The last line in “This Neverender” calls back to the earlier “stranglehold” line, in which a sense of doom is tossed forth by suggesting that a choking, as foretold by a mob, is coming one’s way, but the fact of the choking is the least of one’s troubles. The poem ends—I suppose this is quite bleak, if not sardonic—on the thought that maybe the glory of god is one in which god has the mercy of just choking you out and that’s in fact the most of your problems. Thanks, Barbara.


THIS NEVERENDER



There’s a saw discontinues the loved who are void I have seen it.

I have seen it as I have seen from the mess hall
their seventh-degree burns rise again.

As I have seen in the bagnio my consumption it rises again.

This existence in which I blame god on the tree line through which you no longer intrude.

This ending in which I withdraw myself from your banks but I’ve seen it.

When I return from you like a failed occupation.

And I stalk your geese who make laughingstock of my enemies.

And into their villages.
And the clothes I wear gasoline.

There’s a love that persuades you I’ve seen it:
beating to death a politico

on the steps of the white house for another half century

will equal a riot
on behalf of the strange who were loved

who are void
but I’ve loved it.

I have loved it as I have loved the mobs who are coming to disfigure my liberty.
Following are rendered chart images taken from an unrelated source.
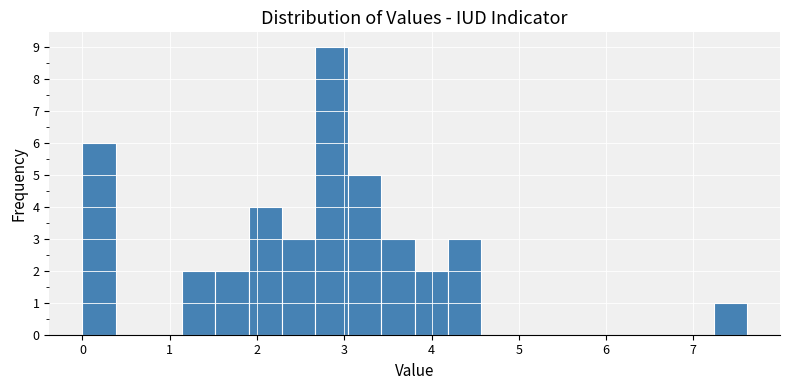

Around what value on the x-axis is the tallest bar? Give the approximate position of its centre, as read against the axis.

2.9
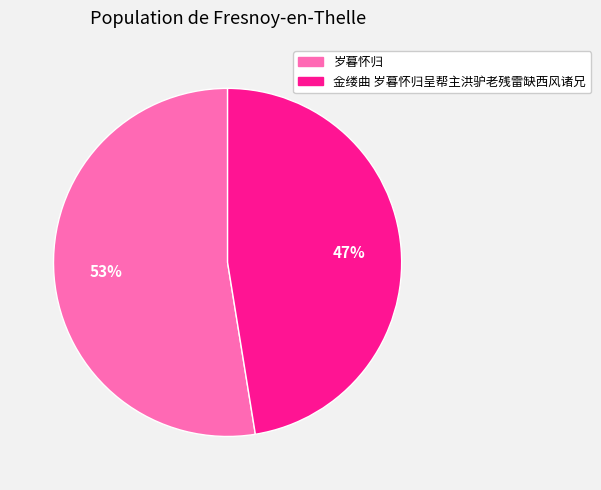

True or false: 金缕曲 岁暮怀归呈帮主洪驴老残雷缺西风诸兄 accounts for 41% of the total.

False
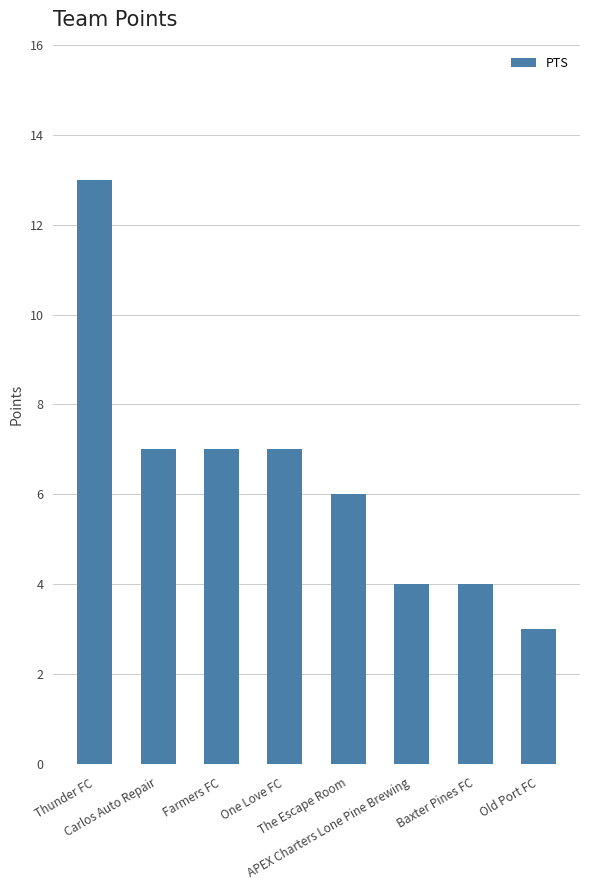

What is the sum of all values?

51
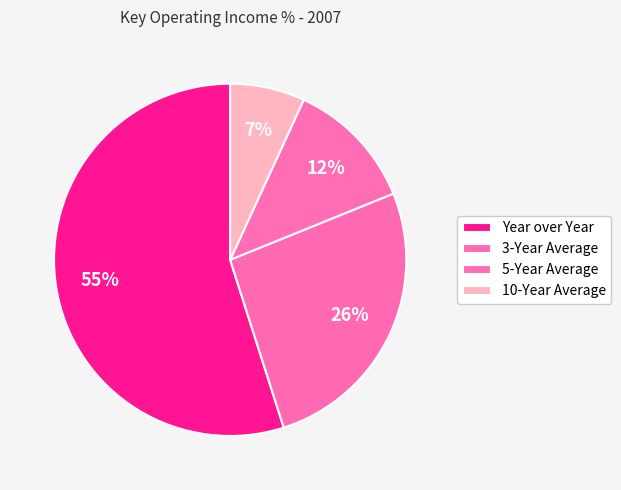

How many slices are in this pie chart?

4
Who say a stranglehold’s coming for me
that cares least for my throat.

And this existence in which I blame money on the lowland into which you won’t cloud.

And they tell me god’s wealth is my throat within reach but I’ve seen it.

I have seen it as I have seen you bed down in a pauper’s grave
and the worms tell you god is sketch.

I have seen them announce
the airstrikes are here for your mess halls

but I can’t say if I felt the compunction.

If I did I was young.

Or if I did I was you.

And god’s wealth was my throat within reach.